Mehdi Atmani
Depuis 2010, les attaques informatiques se multiplient contre les intérêts nationaux. La Suisse est-elle prête pour contrer ces assauts qui gagnent en ampleur et en sophistication?
«La cyberguerre est à nos portes et notre pays n’est absolument pas prêt à y faire face.» Le cri du cœur, fin mai, du conseiller national PDC vaudois Claude Béglé dans les colonnes du Temps répète ce que les cyber-experts disent depuis longtemps: l’affaire Ruag ne représente que les prémices d’attaques bien plus performantes et d’envergure. Depuis 2010, les assauts informatiques contre les intérêts politiques et économiques de la Suisse se multiplient (de par leur médiatisation?). Ils gagnent en ampleur et en sophistication. Le cyber-risque s’accroît avec l’émancipation de l’internet mobile et des objets. La Suisse saura-t-elle les contrer?
La première cyber-salve publiquement reconnue contre les intérêts suisses intervient en 2009. Au mois d’octobre, le Département fédéral des affaires étrangères (DFAE) est ainsi victime d’une panne de son système informatique. Berne n’a jamais donné d’informations sur la nature de cette agression ni sur le fait que des données ont été ou non dérobées. L’affaire WikiLeaks marque un tournant en 2010. L’organisation cofondée par l’Australien Julian Assange divulgue alors plusieurs centaines de milliers de câbles diplomatiques confidentiels.
La fuite massive suscite un émoi international et divise la société civile entre pro- et anti-Assange. En décembre 2010, PostFinance ferme le compte sur lequel étaient versés les dons en faveur de WikiLeaks. La décision sera suivie de représailles de partisans de l’organisation qui mettent hors service le site de la filiale bancaire de la Poste par des attaques.
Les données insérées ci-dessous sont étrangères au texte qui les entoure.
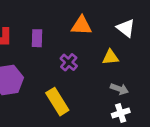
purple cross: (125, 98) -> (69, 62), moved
En juillet 2014, c’est au tour de la Banque cantonale vaudoise d’être la cible de pirates informatiques derrière l’opération baptisée Refefe. A coups de faux e-mails (phishing), les cyber-criminels invitent les utilisateurs de système d’e-banking de la BCV à se connecter sur le site.
En janvier 2015, c’est à la Banque cantonale de Genève (BCGE) de subir une tentative de cyberattaque qui a eu pour cible son site internet. Lors de l’offensive, les données personnelles de plusieurs milliers de clients sont dérobées. Un mois plus tard, ce sont les palaces abritant les négociations sur le nucléaire iranien à Lausanne et à Genève qui sont les victimes de l’indiscrétion de grandes oreilles étrangères. Celles-ci auraient espionné les pourparlers via les caméras de surveillance et les ordinateurs des chefs d’Etat présents.
Au mois de novembre 2015, la start-up genevoise ProtonMail connaît une attaque informatique sans précédent de la part de cyber-escrocs. Durant plusieurs jours, le site de la jeune pousse, qui fournit un service de messagerie sécurisé, est à plat. Elle paiera une rançon de 6000 francs, sans parvenir à mettre un terme aux attaques. En mars 2016, ce sont les sites d’e-commerce de plusieurs entreprises suisses qui sont touchés par une attaque massive: CFF, Migros, Digitec, Galaxus, LeShop, Micasa, Melectronics. Au mois de mai dernier, la presse révèle la cyberattaque contre le géant de l’armement Ruag.